◆ EXTRACT PROVIDED ◆
<<<<

Public sociology

Close-up of a dictionary entry for the word 'Impact'

Our research works towards addressing some of the most significant challenges of the day. 67% of our School’s submitted publications were judged as “world-leading” or “internationally excellent” by the Research Excellence Framework 2021, showing our research is making a difference in society.

We have a wide and varied portfolio of policy-relevant research that is both sociologically informed and methodologically innovative. We work with a range of local, national and international organisations to translate our research into policy and practice.

These activities inform the lively and well-grounded international dimension of all the School's teaching both at undergraduate and postgraduate level.

Stories of our research impact

Countering Islamophobia

Muslims make up just 5% of the British population yet more than half of religious hate crime is directed towards them. Confusion about the nature of Islamophobia has undermined efforts to address its effects. Research led by Professor S. Sayyid at Leeds has reframed Islamophobia and supported anti-racist strategies to address it.

The research suggested that Islamophobia should be understood as a specific type of racism, directed at Muslimness, thus shifting the focus of public understanding from one of belief-based religious persecution of Muslims to one of global and institutionalised racialisation. Islamophobia has become increasingly normalised in the UK and increasingly prominent in political and media discourse. It needed to be publicly redefined as racism in order to challenge it using the tools of racism reduction – both politically and in everyday life. Counter narratives to Islamophobia can help in this work of racism reduction if they are used to make more space for Muslim voices and autonomy in policy and practice.

The Leeds research has been instrumental in stimulating wide public debate, redefining Islamophobia as a specific form of racism and providing tools and examples to counter it in community advocacy work, media monitoring and training. This has allowed civil society and local government to respond to the rise of Islamophobia using the established tools of racism reduction and enabling ordinary people to call out Islamophobia with greater confidence.

>>>>

◆ DATA EXTRACT ◆

<<<<

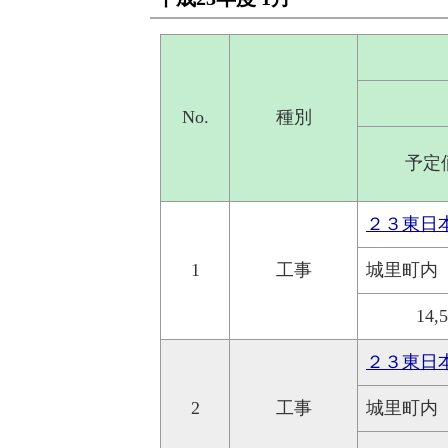
No.
種別
予定
２３東日
1
工事
城里町内
14,
２３東日
2
工事
城里町内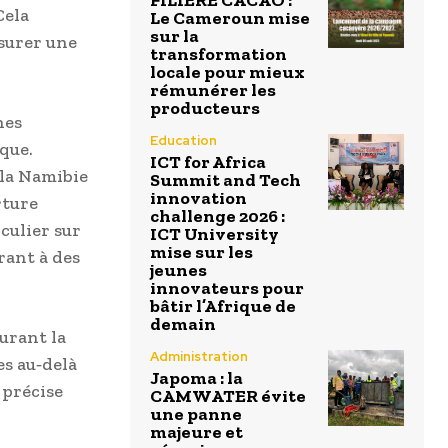
FILIÈRE CACAO :
Cela
Le Cameroun mise
sur la
ssurer une
transformation
locale pour mieux
rémunérer les
producteurs
nes
Education
que.
ICT for Africa
 la Namibie
Summit and Tech
innovation
rture
challenge 2026 :
culier sur
ICT University
mise sur les
rant à des
jeunes
innovateurs pour
bâtir l’Afrique de
demain
surant la
Administration
es au‑delà
Japoma : la
 précise
CAMWATER évite
une panne
majeure et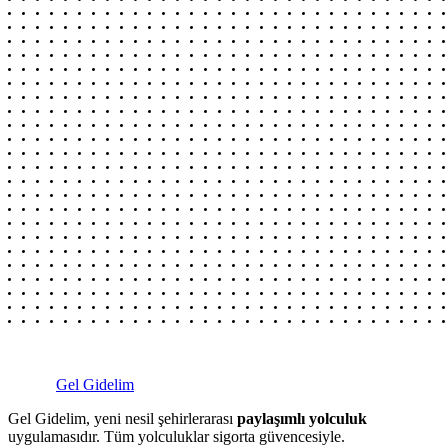
Gel Gidelim
Gel Gidelim, yeni nesil şehirlerarası
paylaşımlı yolculuk
uygulamasıdır. Tüm yolculuklar sigorta güvencesiyle.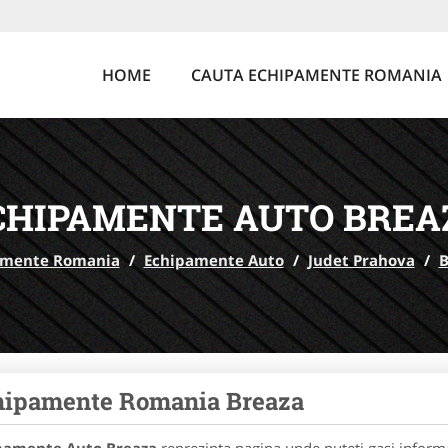
HOME
CAUTA ECHIPAMENTE ROMANIA
CHIPAMENTE AUTO BREA
amente Romania
/
Echipamente Auto
/
Judet Prahova
/
B
hipamente Romania Breaza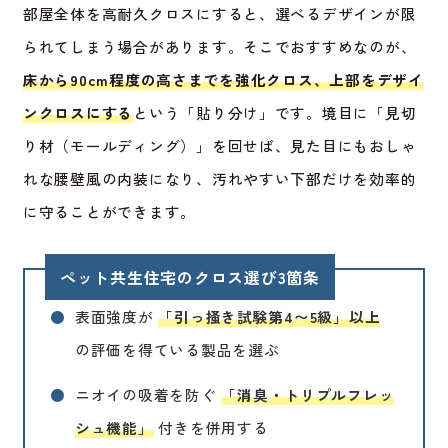
部屋全体を高耐久クロスにすると、選べるデザインが限
られてしまう場合があります。そこでおすすめなのが、
床から90cm程度の高さまでを強化クロス、上部をデザイ
ンクロスにする
という「貼り分け」です。境目に「見切
り材（モールディング）」を回せば、見た目にもおしゃ
れな腰壁風の内装になり、汚れやすい下部だけを効率的
に守ることができます。
ペット共生住宅のクロス選び3箇条
●
表面強度が
「引っ掻き試験第4〜5級」以上
の評価を得ている製品を選ぶ
●
ニオイの吸着を防ぐ
「消臭・トリプルフレッ
シュ機能」
付きを併用する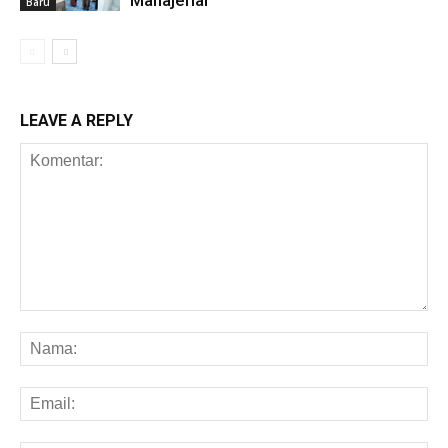
Baru
LEAVE A REPLY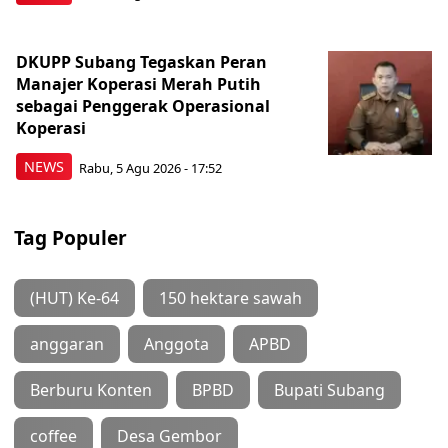
DKUPP Subang Tegaskan Peran
Manajer Koperasi Merah Putih
sebagai Penggerak Operasional
Koperasi
NEWS
Rabu, 5 Agu 2026 - 17:52
Tag Populer
(HUT) Ke-64
150 hektare sawah
anggaran
Anggota
APBD
Berburu Konten
BPBD
Bupati Subang
coffee
Desa Gembor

>>>>

◆ WORK INSTRUCTIONS ◆
**a)** Set down the part of the public sociology page between "The Leeds research" and "with greater confidence.", inclusive, with its wording unchanged.
**b)** Using the public sociology page, explain in one to three sentences why Islamophobia needed to be publicly redefined as racism.

◆ RESULTS FOR EACH TASK ◆
**a)**
The Leeds research has been instrumental in stimulating wide public debate, redefining Islamophobia as a specific form of racism and providing tools and examples to counter it in community advocacy work, media monitoring and training. This has allowed civil society and local government to respond to the rise of Islamophobia using the established tools of racism reduction and enabling ordinary people to call out Islamophobia with greater confidence.

**b)** It needed to be redefined as racism so that it could be challenged with the tools of racism reduction, both politically and in everyday life.